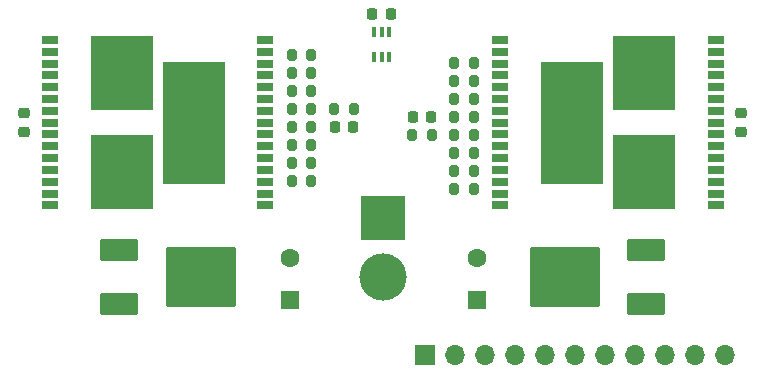
<source format=gbs>
%TF.GenerationSoftware,KiCad,Pcbnew,(6.0.0-0)*%
%TF.CreationDate,2022-03-27T14:29:05+08:00*%
%TF.ProjectId,driver,64726976-6572-42e6-9b69-6361645f7063,rev?*%
%TF.SameCoordinates,Original*%
%TF.FileFunction,Soldermask,Bot*%
%TF.FilePolarity,Negative*%
%FSLAX46Y46*%
G04 Gerber Fmt 4.6, Leading zero omitted, Abs format (unit mm)*
G04 Created by KiCad (PCBNEW (6.0.0-0)) date 2022-03-27 14:29:05*
%MOMM*%
%LPD*%
G01*
G04 APERTURE LIST*
G04 Aperture macros list*
%AMRoundRect*
0 Rectangle with rounded corners*
0 $1 Rounding radius*
0 $2 $3 $4 $5 $6 $7 $8 $9 X,Y pos of 4 corners*
0 Add a 4 corners polygon primitive as box body*
4,1,4,$2,$3,$4,$5,$6,$7,$8,$9,$2,$3,0*
0 Add four circle primitives for the rounded corners*
1,1,$1+$1,$2,$3*
1,1,$1+$1,$4,$5*
1,1,$1+$1,$6,$7*
1,1,$1+$1,$8,$9*
0 Add four rect primitives between the rounded corners*
20,1,$1+$1,$2,$3,$4,$5,0*
20,1,$1+$1,$4,$5,$6,$7,0*
20,1,$1+$1,$6,$7,$8,$9,0*
20,1,$1+$1,$8,$9,$2,$3,0*%
G04 Aperture macros list end*
%ADD10R,1.700000X1.700000*%
%ADD11O,1.700000X1.700000*%
%ADD12R,1.600000X1.600000*%
%ADD13C,1.600000*%
%ADD14R,3.800000X3.800000*%
%ADD15C,4.000000*%
%ADD16RoundRect,0.200000X-0.200000X-0.275000X0.200000X-0.275000X0.200000X0.275000X-0.200000X0.275000X0*%
%ADD17RoundRect,0.200000X0.200000X0.275000X-0.200000X0.275000X-0.200000X-0.275000X0.200000X-0.275000X0*%
%ADD18RoundRect,0.225000X-0.225000X-0.250000X0.225000X-0.250000X0.225000X0.250000X-0.225000X0.250000X0*%
%ADD19R,1.350000X0.660000*%
%ADD20R,5.250000X10.300000*%
%ADD21R,5.250000X6.230000*%
%ADD22RoundRect,0.101600X1.499870X-0.798830X1.499870X0.798830X-1.499870X0.798830X-1.499870X-0.798830X0*%
%ADD23RoundRect,0.101600X2.857500X-2.413000X2.857500X2.413000X-2.857500X2.413000X-2.857500X-2.413000X0*%
%ADD24R,0.450000X0.850000*%
%ADD25RoundRect,0.225000X-0.250000X0.225000X-0.250000X-0.225000X0.250000X-0.225000X0.250000X0.225000X0*%
%ADD26RoundRect,0.101600X-1.499870X0.798830X-1.499870X-0.798830X1.499870X-0.798830X1.499870X0.798830X0*%
%ADD27RoundRect,0.101600X-2.857500X2.413000X-2.857500X-2.413000X2.857500X-2.413000X2.857500X2.413000X0*%
%ADD28RoundRect,0.225000X0.225000X0.250000X-0.225000X0.250000X-0.225000X-0.250000X0.225000X-0.250000X0*%
G04 APERTURE END LIST*
D10*
%TO.C,J2*%
X165030200Y-124200000D03*
D11*
X167570200Y-124200000D03*
X170110200Y-124200000D03*
X172650200Y-124200000D03*
X175190200Y-124200000D03*
X177730200Y-124200000D03*
X180270200Y-124200000D03*
X182810200Y-124200000D03*
X185350200Y-124200000D03*
X187890200Y-124200000D03*
X190430200Y-124200000D03*
%TD*%
D12*
%TO.C,M2CP1*%
X153609418Y-119508651D03*
D13*
X153609418Y-116008651D03*
%TD*%
D12*
%TO.C,M1CP1*%
X169431000Y-119508651D03*
D13*
X169431000Y-116008651D03*
%TD*%
D14*
%TO.C,J1*%
X161497400Y-112562000D03*
D15*
X161497400Y-117562000D03*
%TD*%
D16*
%TO.C,M2R6*%
X153790800Y-101867235D03*
X155440800Y-101867235D03*
%TD*%
D17*
%TO.C,M2R5*%
X155440800Y-100343235D03*
X153790800Y-100343235D03*
%TD*%
D18*
%TO.C,M2C8*%
X157420400Y-104915235D03*
X158970400Y-104915235D03*
%TD*%
D19*
%TO.C,M2U1*%
X151550800Y-97526400D03*
X151550800Y-98526400D03*
X151550800Y-99526400D03*
X151550800Y-100526400D03*
X151550800Y-101526400D03*
X151550800Y-102526400D03*
X151550800Y-103526400D03*
X151550800Y-104526400D03*
X151550800Y-105526400D03*
X151550800Y-106526400D03*
X151550800Y-107526400D03*
X151550800Y-108526400D03*
X151550800Y-109526400D03*
X151550800Y-110526400D03*
X151550800Y-111526400D03*
X133300800Y-111526400D03*
X133300800Y-110526400D03*
X133300800Y-109526400D03*
X133300800Y-108526400D03*
X133300800Y-107526400D03*
X133300800Y-106526400D03*
X133300800Y-105526400D03*
X133300800Y-104526400D03*
X133300800Y-103526400D03*
X133300800Y-102526400D03*
X133300800Y-101526400D03*
X133300800Y-100526400D03*
X133300800Y-99526400D03*
X133300800Y-98526400D03*
X133300800Y-97526400D03*
D20*
X145475800Y-104526400D03*
D21*
X139375800Y-108691400D03*
X139375800Y-100361400D03*
%TD*%
D17*
%TO.C,M2R81*%
X155440800Y-104915235D03*
X153790800Y-104915235D03*
%TD*%
%TO.C,M2R71*%
X155440800Y-103391235D03*
X153790800Y-103391235D03*
%TD*%
D16*
%TO.C,M1R71*%
X167521400Y-105550235D03*
X169171400Y-105550235D03*
%TD*%
%TO.C,M1R81*%
X167521400Y-104026235D03*
X169171400Y-104026235D03*
%TD*%
%TO.C,M1R4*%
X167521400Y-110122235D03*
X169171400Y-110122235D03*
%TD*%
D17*
%TO.C,M1R72*%
X165624400Y-105550235D03*
X163974400Y-105550235D03*
%TD*%
D16*
%TO.C,M2R72*%
X157370400Y-103391235D03*
X159020400Y-103391235D03*
%TD*%
D22*
%TO.C,M2Q1*%
X139160535Y-119875380D03*
X139160535Y-115318620D03*
D23*
X146056635Y-117597000D03*
%TD*%
D24*
%TO.C,U1*%
X162035400Y-98950000D03*
X161385400Y-98950000D03*
X160735400Y-98950000D03*
X160735400Y-96850000D03*
X161385400Y-96850000D03*
X162035400Y-96850000D03*
%TD*%
D19*
%TO.C,M1U1*%
X171445200Y-111526400D03*
X171445200Y-110526400D03*
X171445200Y-109526400D03*
X171445200Y-108526400D03*
X171445200Y-107526400D03*
X171445200Y-106526400D03*
X171445200Y-105526400D03*
X171445200Y-104526400D03*
X171445200Y-103526400D03*
X171445200Y-102526400D03*
X171445200Y-101526400D03*
X171445200Y-100526400D03*
X171445200Y-99526400D03*
X171445200Y-98526400D03*
X171445200Y-97526400D03*
X189695200Y-97526400D03*
X189695200Y-98526400D03*
X189695200Y-99526400D03*
X189695200Y-100526400D03*
X189695200Y-101526400D03*
X189695200Y-102526400D03*
X189695200Y-103526400D03*
X189695200Y-104526400D03*
X189695200Y-105526400D03*
X189695200Y-106526400D03*
X189695200Y-107526400D03*
X189695200Y-108526400D03*
X189695200Y-109526400D03*
X189695200Y-110526400D03*
X189695200Y-111526400D03*
D20*
X177520200Y-104526400D03*
D21*
X183620200Y-100361400D03*
X183620200Y-108691400D03*
%TD*%
D17*
%TO.C,M2R4*%
X155440800Y-98819235D03*
X153790800Y-98819235D03*
%TD*%
%TO.C,M1R6*%
X169171400Y-107074235D03*
X167521400Y-107074235D03*
%TD*%
D25*
%TO.C,M1C3*%
X191844982Y-103741000D03*
X191844982Y-105291000D03*
%TD*%
D18*
%TO.C,MUC1*%
X160610400Y-95360000D03*
X162160400Y-95360000D03*
%TD*%
D16*
%TO.C,M1R10*%
X167521400Y-99454235D03*
X169171400Y-99454235D03*
%TD*%
%TO.C,M1R9*%
X167521400Y-100978235D03*
X169171400Y-100978235D03*
%TD*%
%TO.C,M1R5*%
X167521400Y-108598235D03*
X169171400Y-108598235D03*
%TD*%
D26*
%TO.C,M1Q1*%
X183779847Y-115318620D03*
X183779847Y-119875380D03*
D27*
X176883747Y-117597000D03*
%TD*%
D17*
%TO.C,M1R82*%
X169171400Y-102502235D03*
X167521400Y-102502235D03*
%TD*%
D28*
%TO.C,M1C8*%
X165574400Y-104026235D03*
X164024400Y-104026235D03*
%TD*%
D17*
%TO.C,M2R10*%
X155440800Y-109487235D03*
X153790800Y-109487235D03*
%TD*%
%TO.C,M2R9*%
X155440800Y-107963235D03*
X153790800Y-107963235D03*
%TD*%
D16*
%TO.C,M2R82*%
X153790800Y-106439235D03*
X155440800Y-106439235D03*
%TD*%
D25*
%TO.C,M2C3*%
X131095400Y-103741000D03*
X131095400Y-105291000D03*
%TD*%
M02*

</source>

### Task
Only one stretch of the data above is needed. Restate it word for word, from the line containing "X182810200Y-124200000D03*" through the line containing "X155440800Y-104915235D03*", both ends included.

### Reply to the exercise
X182810200Y-124200000D03*
X185350200Y-124200000D03*
X187890200Y-124200000D03*
X190430200Y-124200000D03*
%TD*%
D12*
%TO.C,M2CP1*%
X153609418Y-119508651D03*
D13*
X153609418Y-116008651D03*
%TD*%
D12*
%TO.C,M1CP1*%
X169431000Y-119508651D03*
D13*
X169431000Y-116008651D03*
%TD*%
D14*
%TO.C,J1*%
X161497400Y-112562000D03*
D15*
X161497400Y-117562000D03*
%TD*%
D16*
%TO.C,M2R6*%
X153790800Y-101867235D03*
X155440800Y-101867235D03*
%TD*%
D17*
%TO.C,M2R5*%
X155440800Y-100343235D03*
X153790800Y-100343235D03*
%TD*%
D18*
%TO.C,M2C8*%
X157420400Y-104915235D03*
X158970400Y-104915235D03*
%TD*%
D19*
%TO.C,M2U1*%
X151550800Y-97526400D03*
X151550800Y-98526400D03*
X151550800Y-99526400D03*
X151550800Y-100526400D03*
X151550800Y-101526400D03*
X151550800Y-102526400D03*
X151550800Y-103526400D03*
X151550800Y-104526400D03*
X151550800Y-105526400D03*
X151550800Y-106526400D03*
X151550800Y-107526400D03*
X151550800Y-108526400D03*
X151550800Y-109526400D03*
X151550800Y-110526400D03*
X151550800Y-111526400D03*
X133300800Y-111526400D03*
X133300800Y-110526400D03*
X133300800Y-109526400D03*
X133300800Y-108526400D03*
X133300800Y-107526400D03*
X133300800Y-106526400D03*
X133300800Y-105526400D03*
X133300800Y-104526400D03*
X133300800Y-103526400D03*
X133300800Y-102526400D03*
X133300800Y-101526400D03*
X133300800Y-100526400D03*
X133300800Y-99526400D03*
X133300800Y-98526400D03*
X133300800Y-97526400D03*
D20*
X145475800Y-104526400D03*
D21*
X139375800Y-108691400D03*
X139375800Y-100361400D03*
%TD*%
D17*
%TO.C,M2R81*%
X155440800Y-104915235D03*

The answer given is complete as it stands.